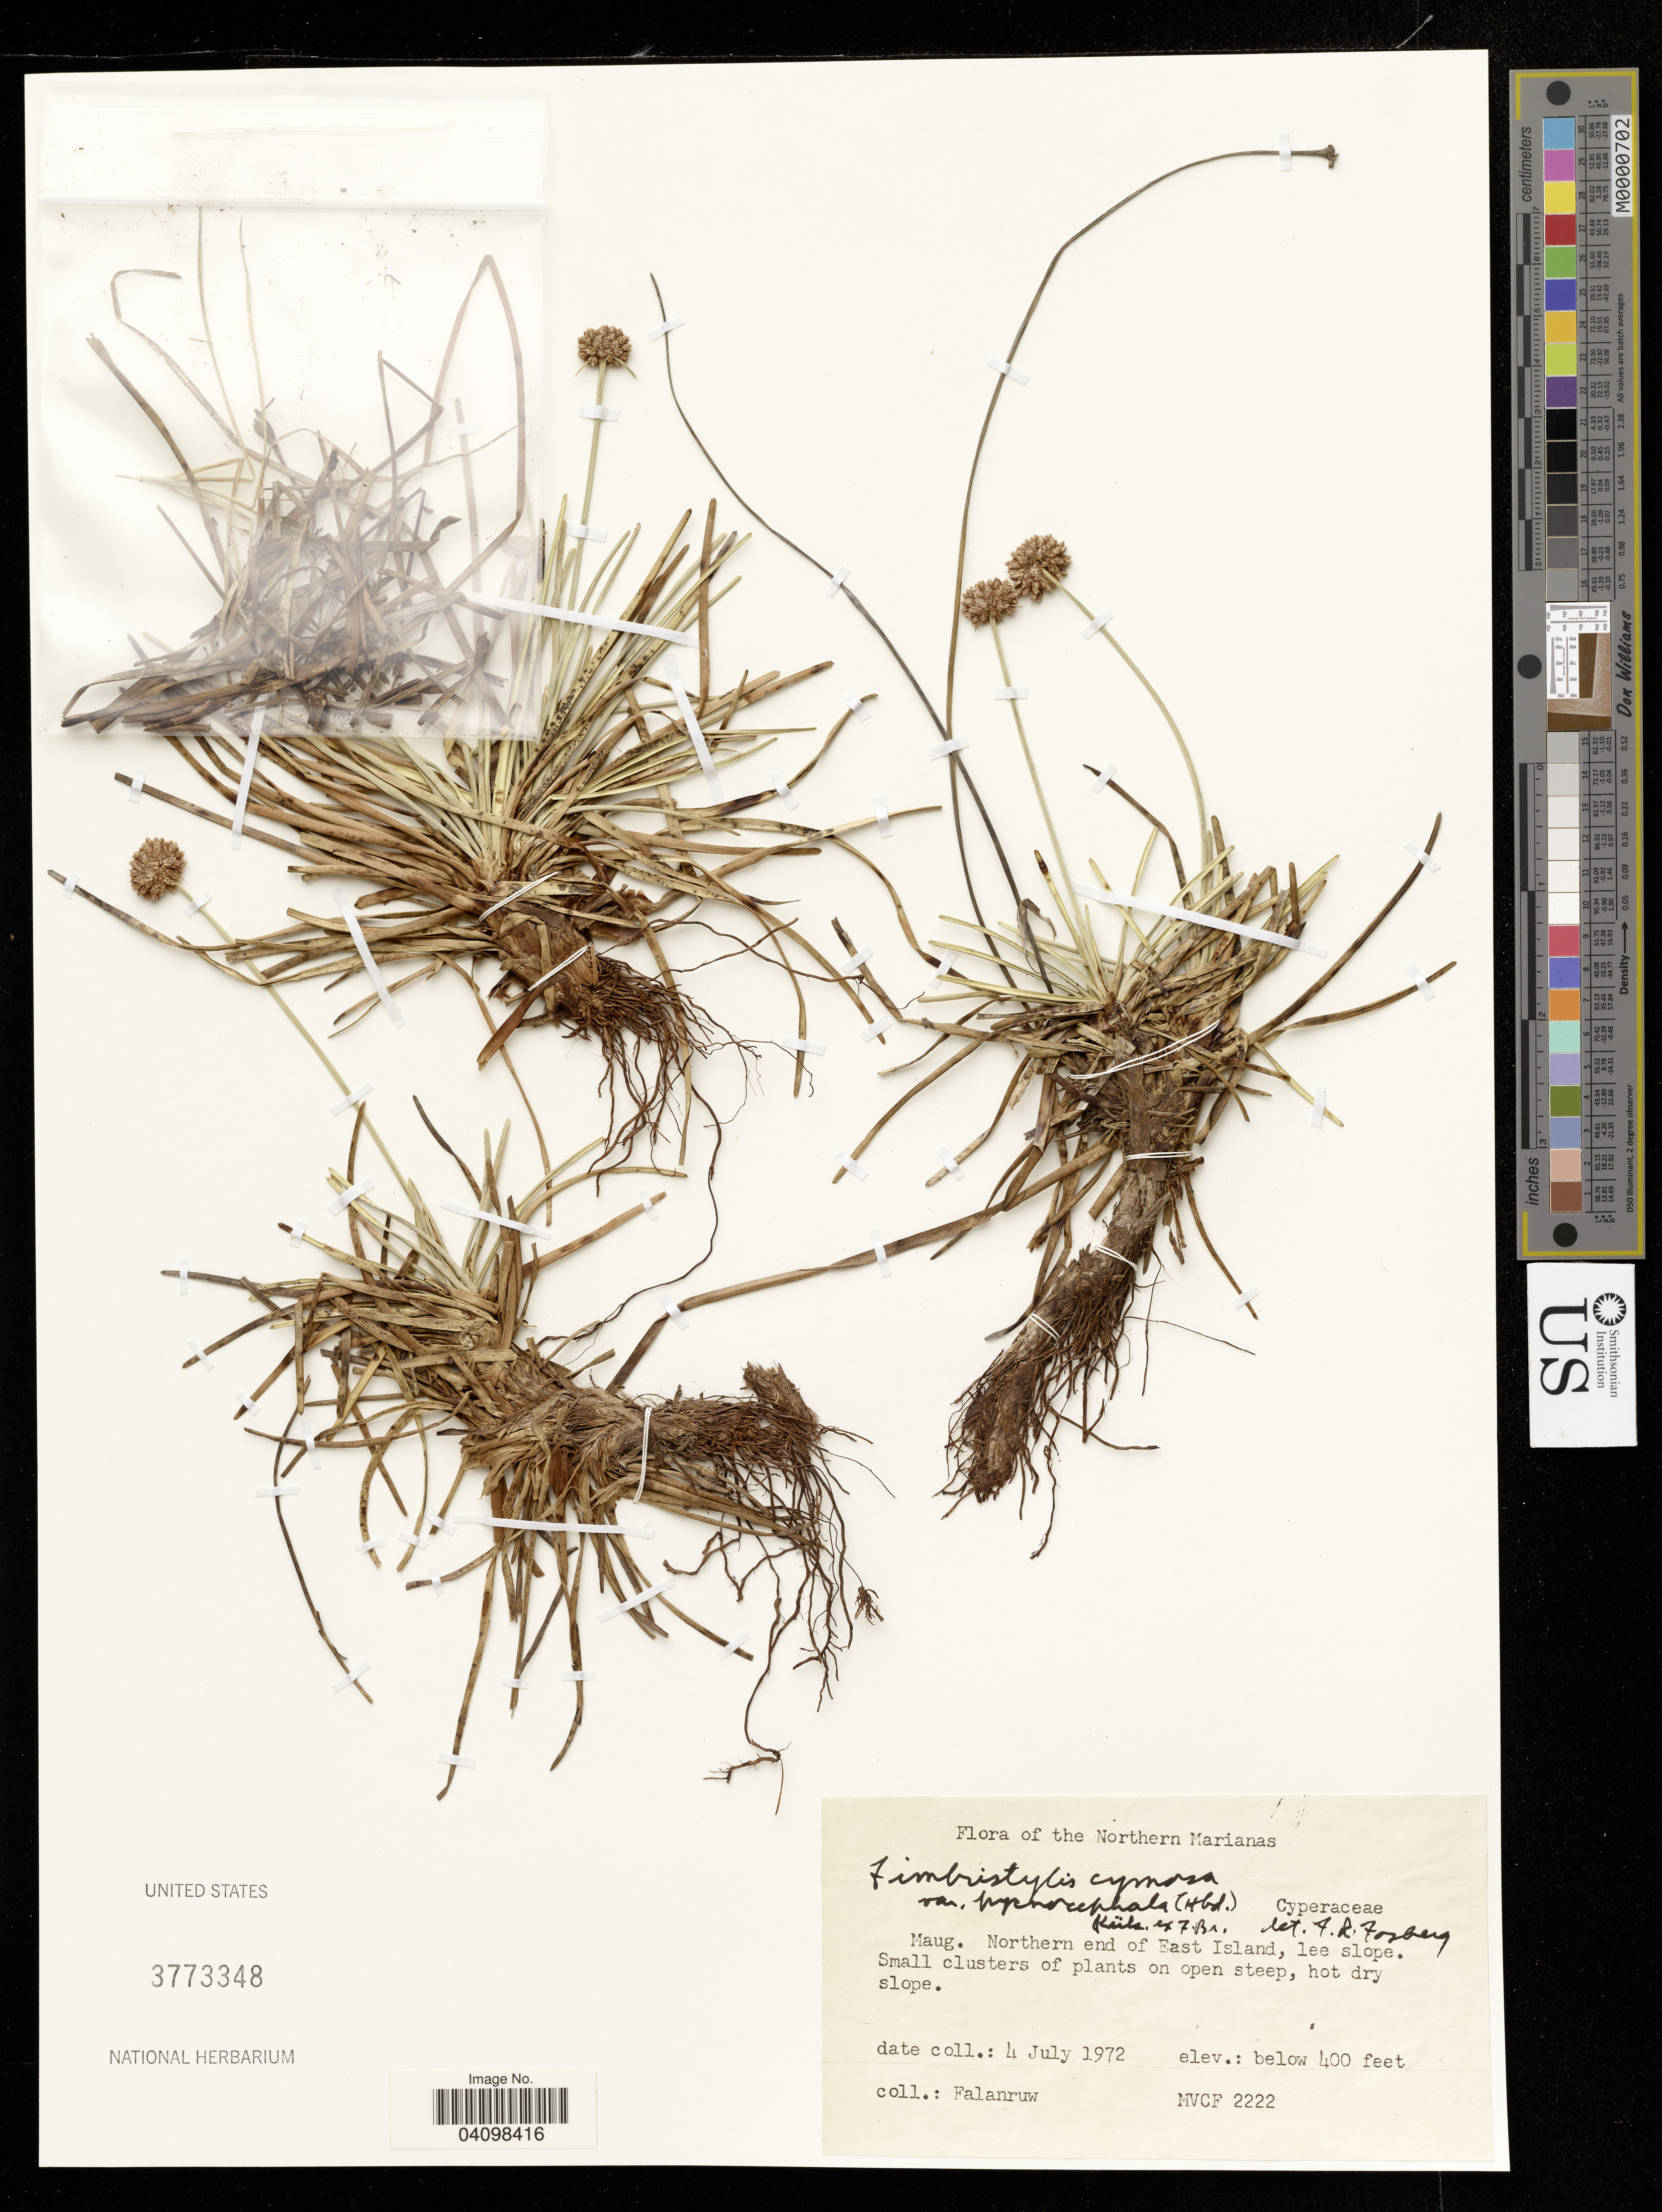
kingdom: Plantae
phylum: Tracheophyta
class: Liliopsida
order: Poales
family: Cyperaceae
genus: Fimbristylis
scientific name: Fimbristylis cymosa R.Br. var. pycnocephala (Hillebr.) T.Koyama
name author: (Hillebr.) T. Koyama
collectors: Falanruw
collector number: MVCF 2222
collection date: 1972-07-04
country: Northern Mariana Islands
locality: Maug. Northern end of East Island, lee slope.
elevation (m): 122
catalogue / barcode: US 3773348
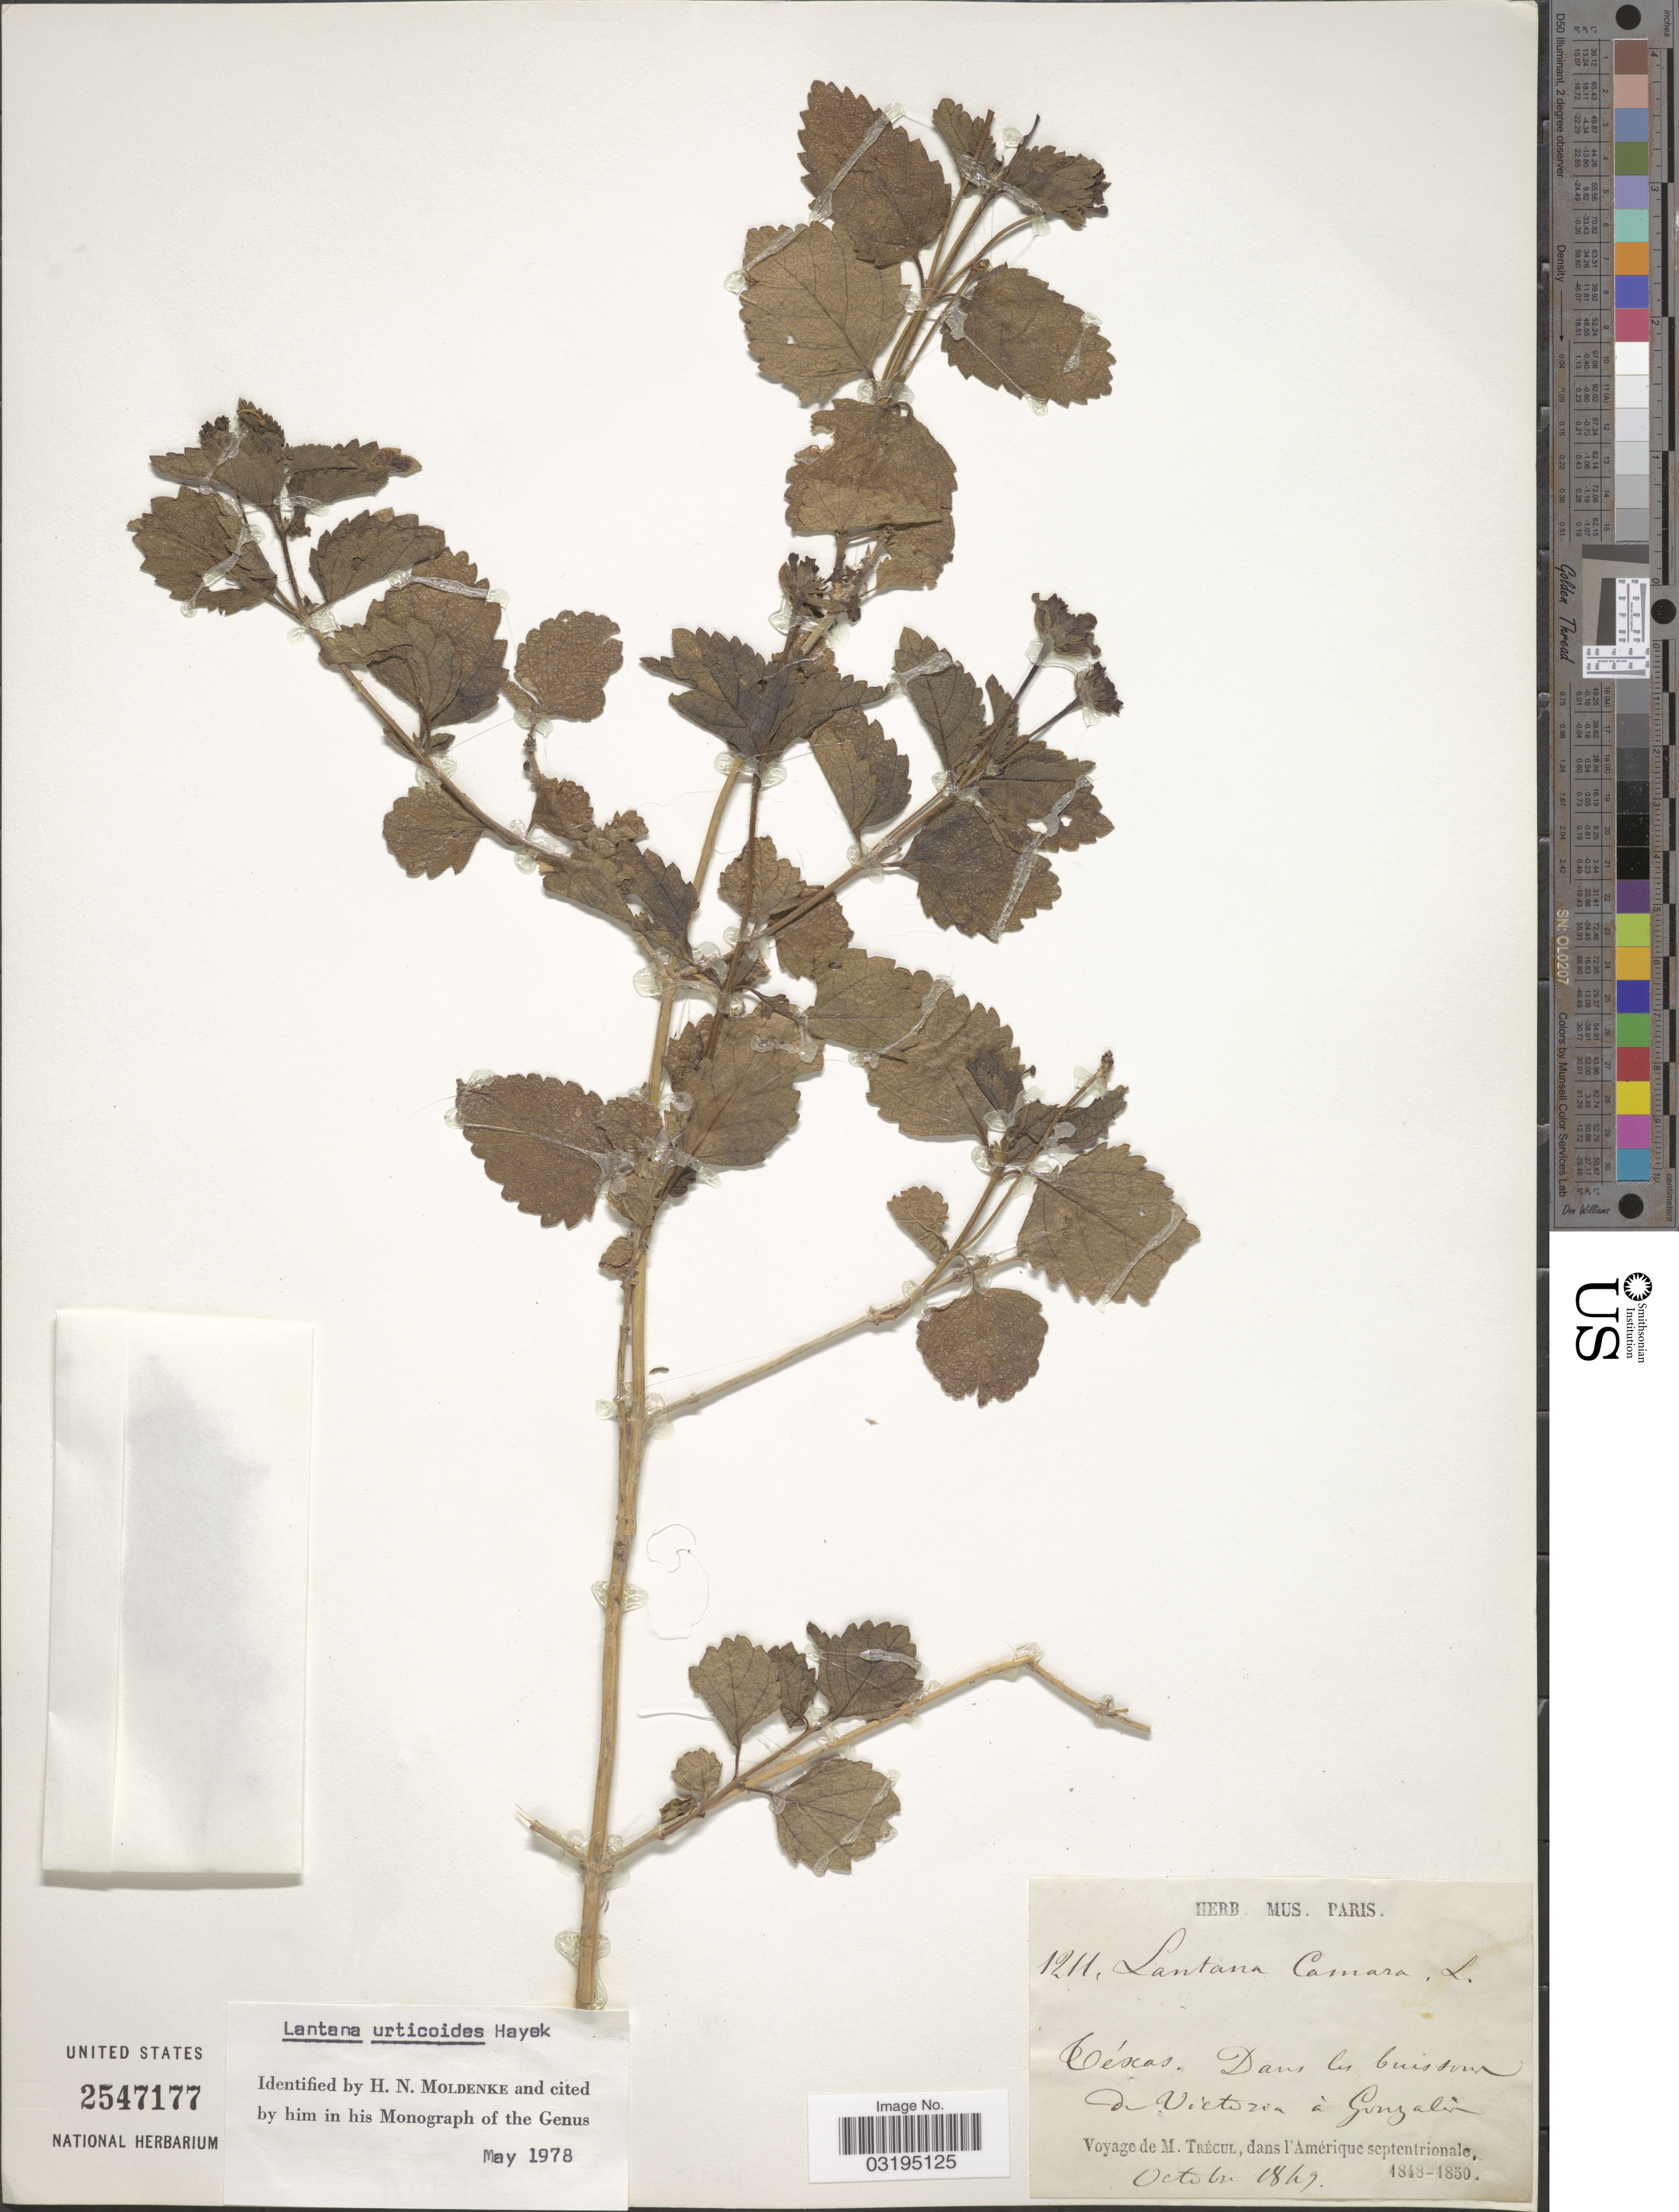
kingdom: Plantae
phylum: Tracheophyta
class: Magnoliopsida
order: Lamiales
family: Verbenaceae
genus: Lantana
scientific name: Lantana urticoides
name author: Hayek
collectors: A. Trécul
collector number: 1211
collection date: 1849-10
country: United States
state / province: Texas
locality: Dans les buissons de Victoria á Gonzales.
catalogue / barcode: US 2547177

====

**REQUEST**
Enter every line of the items above into a Markdown table with two columns, Row and Line, numbering the rows and omitting any blank lines. Leave the pictures out of the answer.

**FINAL RESULT**
| Row | Line |
|---|---|
| 1 | kingdom: Plantae |
| 2 | phylum: Tracheophyta |
| 3 | class: Liliopsida |
| 4 | order: Poales |
| 5 | family: Cyperaceae |
| 6 | genus: Fimbristylis |
| 7 | scientific name: Fimbristylis cymosa R.Br. var. pycnocephala (Hillebr.) T.Koyama |
| 8 | name author: (Hillebr.) T. Koyama |
| 9 | collectors: Falanruw |
| 10 | collector number: MVCF 2222 |
| 11 | collection date: 1972-07-04 |
| 12 | country: Northern Mariana Islands |
| 13 | locality: Maug. Northern end of East Island, lee slope. |
| 14 | elevation (m): 122 |
| 15 | catalogue / barcode: US 3773348 |
| 16 | kingdom: Plantae |
| 17 | phylum: Tracheophyta |
| 18 | class: Magnoliopsida |
| 19 | order: Lamiales |
| 20 | family: Verbenaceae |
| 21 | genus: Lantana |
| 22 | scientific name: Lantana urticoides |
| 23 | name author: Hayek |
| 24 | collectors: A. Trécul |
| 25 | collector number: 1211 |
| 26 | collection date: 1849-10 |
| 27 | country: United States |
| 28 | state / province: Texas |
| 29 | locality: Dans les buissons de Victoria á Gonzales. |
| 30 | catalogue / barcode: US 2547177 |